__________
Der gläserne Bürger hält sich selbst streifenfrei blitzblank. Grade hat mal wieder eine Studie ergeben, dass der Anwender an und für sich zum hackerfreundlichen Passwort tendiert. Neben den immer wieder gerne genommenen Klassikern „1234“ und „Passwort“ sind ansonsten der Name des Haustiers und der Mädchenname der Mutter (pfui, wer da einen Zusammenhang sieht!) weit verbreitet. Und auch wer immer „Schäuble“ eingibt, ist damit nicht automatisch auf der sicheren Seite. Sag ich, nicht die Studie.
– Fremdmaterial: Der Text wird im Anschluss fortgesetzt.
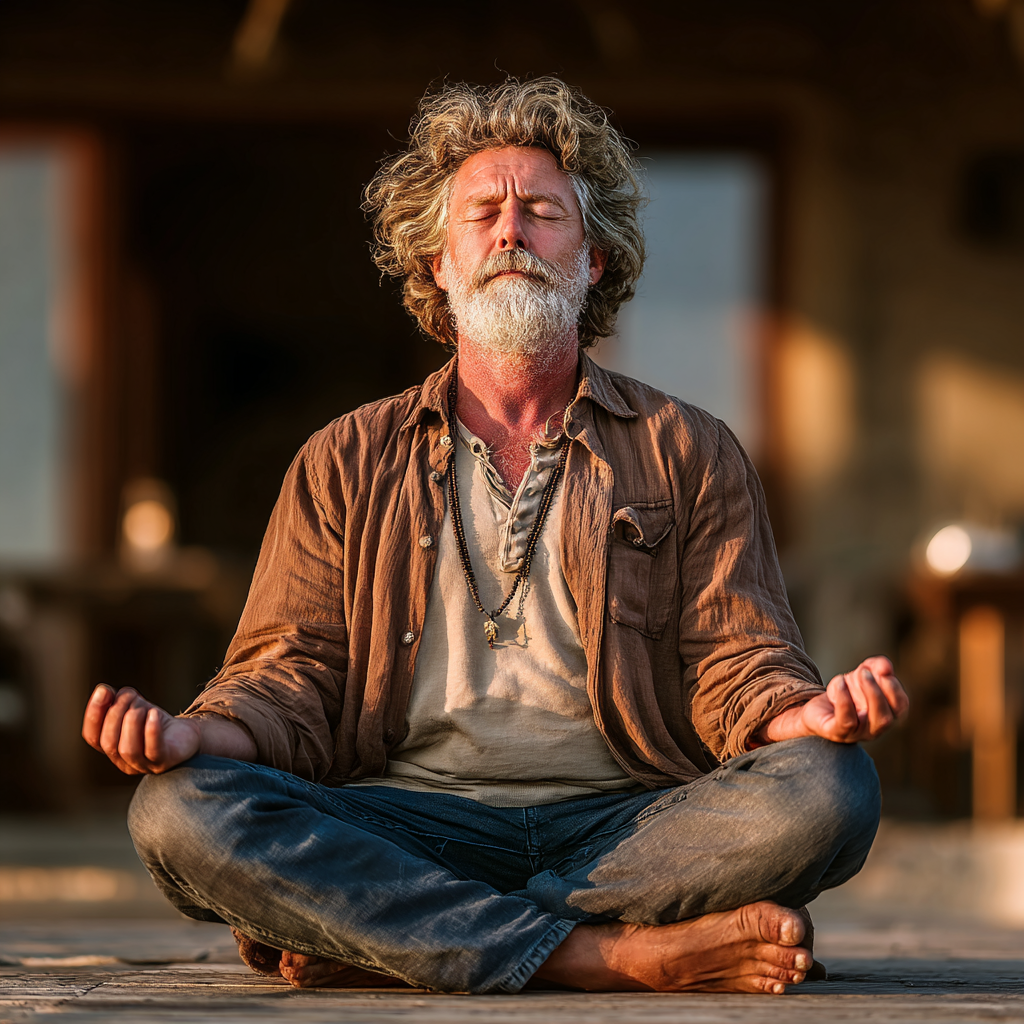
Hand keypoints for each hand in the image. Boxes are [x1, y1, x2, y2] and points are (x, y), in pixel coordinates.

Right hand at [82, 684, 201, 774]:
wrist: (187, 733)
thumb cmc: (156, 721)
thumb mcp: (135, 706)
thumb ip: (118, 699)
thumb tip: (104, 691)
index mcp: (112, 748)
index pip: (92, 737)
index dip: (93, 715)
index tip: (103, 691)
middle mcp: (124, 761)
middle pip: (109, 742)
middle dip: (116, 714)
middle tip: (130, 695)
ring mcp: (144, 765)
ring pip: (127, 749)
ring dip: (132, 722)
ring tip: (143, 707)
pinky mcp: (164, 761)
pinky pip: (153, 750)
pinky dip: (151, 731)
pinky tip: (154, 714)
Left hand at [758, 656, 909, 745]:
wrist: (815, 706)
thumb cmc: (844, 692)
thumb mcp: (861, 675)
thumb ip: (876, 666)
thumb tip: (886, 665)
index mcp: (884, 715)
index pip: (900, 707)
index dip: (895, 689)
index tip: (884, 671)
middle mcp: (873, 729)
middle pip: (886, 717)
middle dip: (878, 692)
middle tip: (865, 672)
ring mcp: (855, 734)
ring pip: (870, 722)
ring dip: (868, 694)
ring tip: (858, 674)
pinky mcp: (836, 732)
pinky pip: (845, 721)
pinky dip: (845, 700)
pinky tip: (839, 682)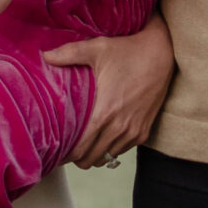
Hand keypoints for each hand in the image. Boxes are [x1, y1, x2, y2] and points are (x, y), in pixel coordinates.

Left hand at [46, 17, 174, 167]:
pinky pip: (121, 151)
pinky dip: (109, 148)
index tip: (57, 145)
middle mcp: (119, 127)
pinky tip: (101, 137)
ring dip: (93, 154)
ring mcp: (133, 132)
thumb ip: (69, 53)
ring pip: (106, 158)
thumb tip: (44, 56)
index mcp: (105, 112)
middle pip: (90, 159)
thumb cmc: (128, 51)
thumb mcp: (97, 48)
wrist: (162, 54)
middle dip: (76, 156)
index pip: (80, 148)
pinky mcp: (143, 132)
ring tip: (82, 143)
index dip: (65, 151)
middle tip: (66, 146)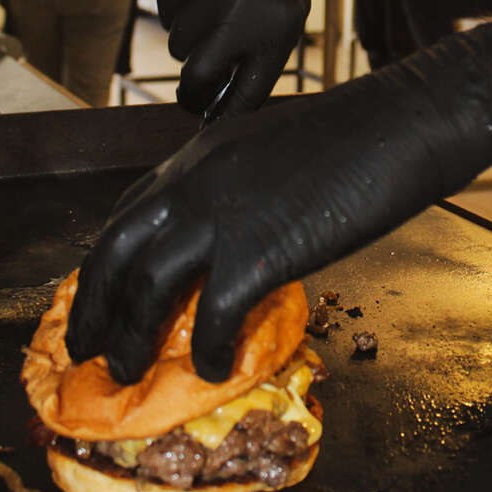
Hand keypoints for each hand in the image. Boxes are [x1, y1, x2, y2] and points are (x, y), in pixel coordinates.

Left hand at [65, 23, 491, 384]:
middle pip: (119, 248)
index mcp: (201, 153)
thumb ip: (239, 181)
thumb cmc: (355, 130)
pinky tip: (213, 369)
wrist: (402, 120)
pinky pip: (214, 314)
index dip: (108, 257)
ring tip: (127, 372)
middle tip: (89, 347)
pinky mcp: (261, 250)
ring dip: (132, 336)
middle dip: (96, 304)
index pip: (131, 209)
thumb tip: (232, 228)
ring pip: (149, 285)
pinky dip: (207, 349)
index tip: (103, 291)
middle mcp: (196, 180)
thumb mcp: (273, 144)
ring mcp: (224, 214)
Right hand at [155, 0, 309, 114]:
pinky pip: (164, 10)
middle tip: (202, 69)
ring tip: (213, 14)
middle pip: (194, 67)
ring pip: (176, 40)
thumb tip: (216, 123)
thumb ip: (255, 77)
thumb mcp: (282, 29)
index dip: (212, 106)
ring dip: (189, 38)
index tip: (199, 115)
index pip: (236, 85)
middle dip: (194, 76)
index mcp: (274, 22)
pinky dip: (177, 9)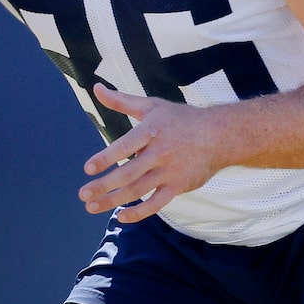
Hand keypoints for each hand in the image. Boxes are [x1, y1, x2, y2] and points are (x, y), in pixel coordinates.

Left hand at [82, 84, 232, 220]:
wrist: (221, 135)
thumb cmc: (182, 119)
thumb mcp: (152, 106)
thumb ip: (122, 101)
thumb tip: (96, 87)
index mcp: (151, 130)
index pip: (125, 146)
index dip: (106, 158)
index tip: (88, 168)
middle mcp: (160, 152)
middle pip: (128, 173)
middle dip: (103, 186)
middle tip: (83, 194)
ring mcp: (170, 171)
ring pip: (138, 190)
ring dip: (113, 201)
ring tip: (92, 206)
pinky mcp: (179, 186)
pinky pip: (156, 204)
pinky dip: (138, 213)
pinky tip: (121, 216)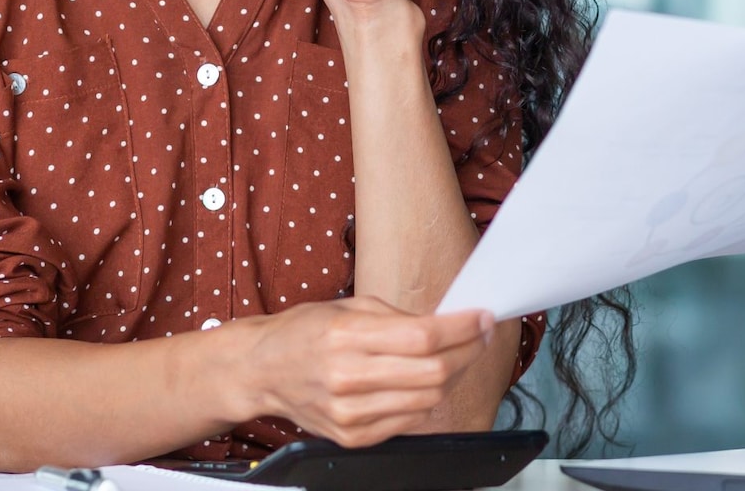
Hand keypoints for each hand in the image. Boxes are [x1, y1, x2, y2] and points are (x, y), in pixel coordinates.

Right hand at [239, 296, 493, 447]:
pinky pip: (410, 422)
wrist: (262, 371)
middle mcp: (347, 377)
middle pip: (433, 371)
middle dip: (468, 351)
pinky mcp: (352, 437)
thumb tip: (450, 324)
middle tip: (479, 335)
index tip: (482, 317)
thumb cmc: (305, 332)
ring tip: (456, 356)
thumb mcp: (348, 307)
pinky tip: (425, 381)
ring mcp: (350, 413)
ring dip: (452, 376)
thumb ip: (399, 318)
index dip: (462, 327)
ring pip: (428, 401)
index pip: (423, 337)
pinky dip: (427, 401)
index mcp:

Neu ist der Trend, einerseits auf den Überwachungsstaat zu schimpfen, dabei aber andererseits die persönlichsten Daten auf Seiten wie MySpace oder StudiViz zu veröffentlichen. Merke: Wer im Netz seine Schuhgröße, politische Ansichten und sexuelle Vorlieben hinterlegt, darf sich nicht wundern, wenn Behörden oder Arbeitgeber ihn mal testweise googeln. Und dann sagen: „Sorry marxistische Fußfetischisten stellen wir nur bis Größe 43 ein!“.
Das führt mich direkt zur abschließenden, fast schon philosophischen Frage: Kann man es überhaupt einen Überwachungsstaat nennen, wenn das Volk aus Exhibitionisten besteht? Oder nochmal einfacher für den Innenminister: Diejenigen, welche ihr Blinddarmpiercing nicht zum Download anbieten, das sind dann wohl die Terroristen. Freut mich, das hiermit geklärt zu haben, es ist schön, wenn man helfen kann!




Ein Blinddarmpiercing finde ich schonmal cool. Allerdings befürchte ich, dass wir zukünftig mindestens das Ergebnis unserer Darmspiegelung ins Netz stellen müssen um nicht mit al Quaida in Verbindung gebracht zu werden. Ich fvrage mich nur, wer sich den ganzen Sch.. anschaut. Mir würde davon schlecht werden.
@Gerhard: Ich finde ein Blinddarmpiercing weniger cool. Aber das ist Geschmackssache.
@Frederic: Ironisch betrachtet hast du natürlich recht. Nur das Schäuble nicht meine Blinddarmspiegelung interessiert. Er will die Terror-Absichten der Gefährder haben – und die werden sicher keine Anschlagstermine auf ihrer MySpace-Seite bekannt geben.
Also will der Schäuble doch eigentlich das Zwangsmyspace für alle. Wer sich weigert, ist Terrorist.
Blinddarmpiercings find ich theoretisch auch bedenklich, nicht, dass sich da was entzündet!
„Entzündet“ ist das richtige Wort – und damit schliesst sich dann doch wieder der Kreis zu Schäuble …
„Sorry marxistische Fußfetischisten stellen wir nur bis Größe 43 ein!“ *kicher* Du hast so recht. Muss jetzt die Ergebnisse meiner letzten Blutuntersuchung bloggen gehen … So long.
Da ist das Leben der Armeisen in ihrem Haufen sicher einfacher. Die haben ihre Wächter und die wissen, was gehauen und gestochen ist. Aber die haben ja auch kein Internet
.
So langsam pervertiert unsere Gesellschaft und ist vom technischen Fortschrittt, mit der die Ganoven immer einen Schritt voraus sind, überfordert.
Heißt das vielleicht im Umkehrschluss, das die Ganoven, wenn die Internet vom Staat durchschaubar gemacht wurde, wieder einen neue Möglichkeit der unbemerkten Verständigung finden werden?
Zur Frage „Kann man es überhaupt einen Überwachungsstaat nennen, wenn das Volk aus Exhibitionisten besteht“?
Also, ich denke Schäubles Vorstöße wurden völlig falsch verstanden. Er will ja gar nicht „überwachen“, er will nur mitspielen beim Striptease persönlicher Daten und seinen Informationssammelfetisch ausleben. Eins muss man ihm lassen, er hat die Zeichen der Zeit verstanden. Informeller Exhibitionismus wird verstaatlicht und der Darstellungsdrang des Volkes auf eine verlässliche Basis gestellt. Danke!
Privatsphäre is just so 20th century!